# Hello from Northern Virginia



## Skittledoo (Aug 11, 2008)

Hi. I'm new... well... obviously... anywhoo my name is Amber and I'm friends with Noludoru. She told me I needed to join here so here I am. We're friends from another forum and since she doesn't live too far from me we hang out as much as possible.
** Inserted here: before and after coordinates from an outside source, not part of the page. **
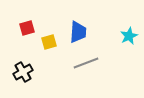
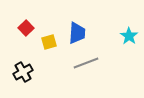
red square: moved 1 px left; rotated 28 degrees counterclockwise
blue trapezoid: moved 1 px left, 1 px down
cyan star: rotated 12 degrees counterclockwise
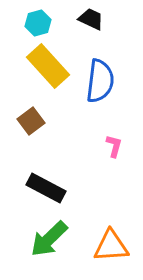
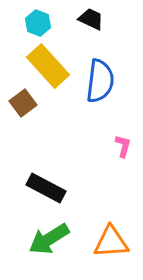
cyan hexagon: rotated 25 degrees counterclockwise
brown square: moved 8 px left, 18 px up
pink L-shape: moved 9 px right
green arrow: rotated 12 degrees clockwise
orange triangle: moved 4 px up
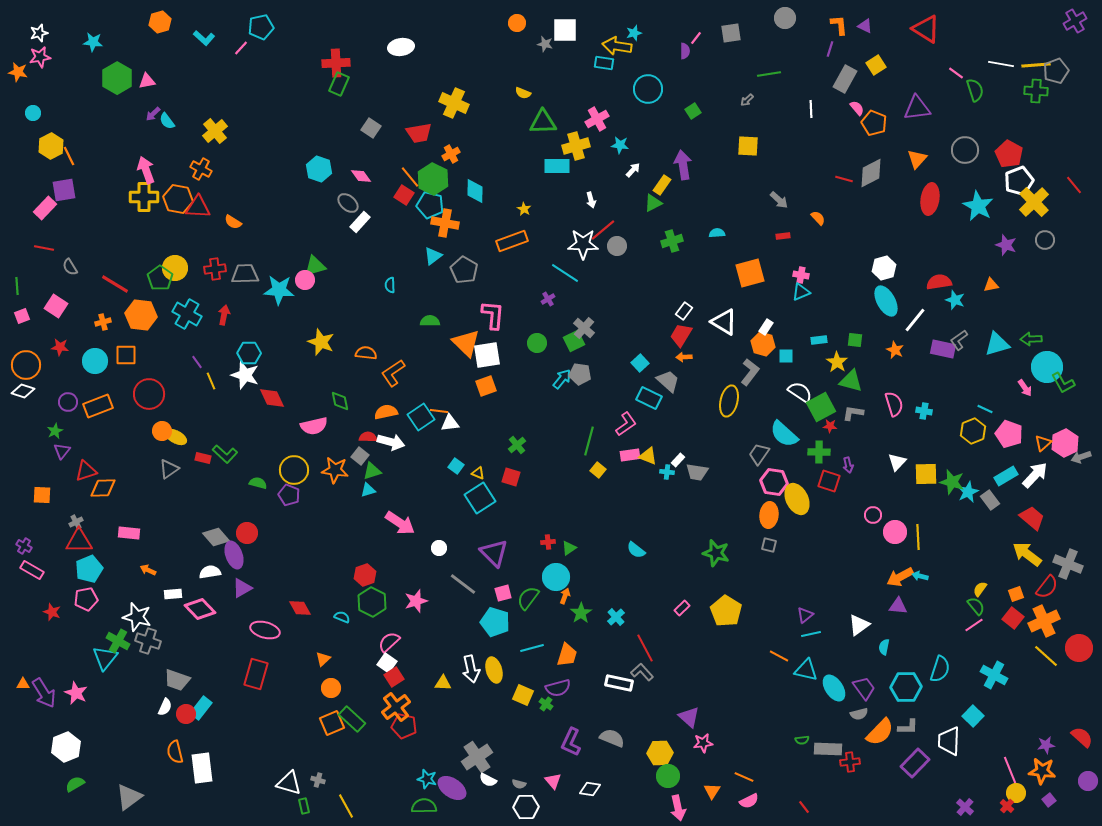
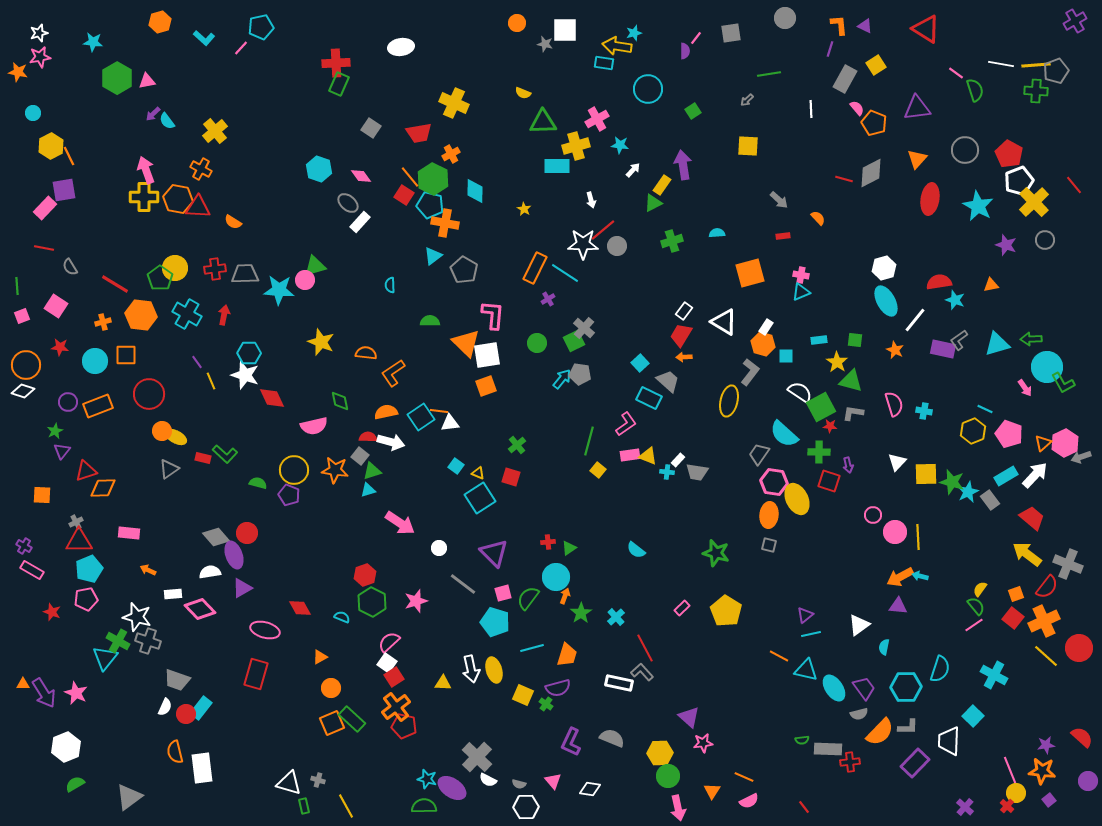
orange rectangle at (512, 241): moved 23 px right, 27 px down; rotated 44 degrees counterclockwise
orange triangle at (323, 659): moved 3 px left, 2 px up; rotated 14 degrees clockwise
gray cross at (477, 757): rotated 12 degrees counterclockwise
I have a year old kitty named Goober... 










ETA: the picture isn't working? sorry...


----------



## marie73 (Jul 12, 2006)

Goober is a little cutie pie! (you can end after *.jpg*)

Welcome!  

Those were beautiful pictures that you took for Noludoru!


----------



## Skittledoo (Aug 11, 2008)

Thank you sooo much. I feel silly that I couldn't figure out how to get the picture to work out... always works out that way on the other forum I'm on. Anyways... really looking forward to getting to know other cat people. I spend so much time with my dog and on the dog forum and I really need a place to brag on the cat as well..


----------



## Leazie (Apr 14, 2007)

Welcome. You have lots to brag about with that gorgeous kitty!!


----------



## DesnBaby (Apr 18, 2004)

Cute kitty!


----------



## OctoberinMaine (Sep 12, 2006)

Welcome from another DC-area person on the Maryland side. Your Goober is adorable!!


----------



## Bobbi (Sep 9, 2008)

Welcome. Goober is adorable. and don't worry I had a lot of trouble with the pictures too. I ended up posting them in the cat photos and then copy and pasting the link in a post.


----------



## heatherrfalk (Oct 2, 2008)

Gorgeous kitty. I live in Virginia Beach and have three!


----------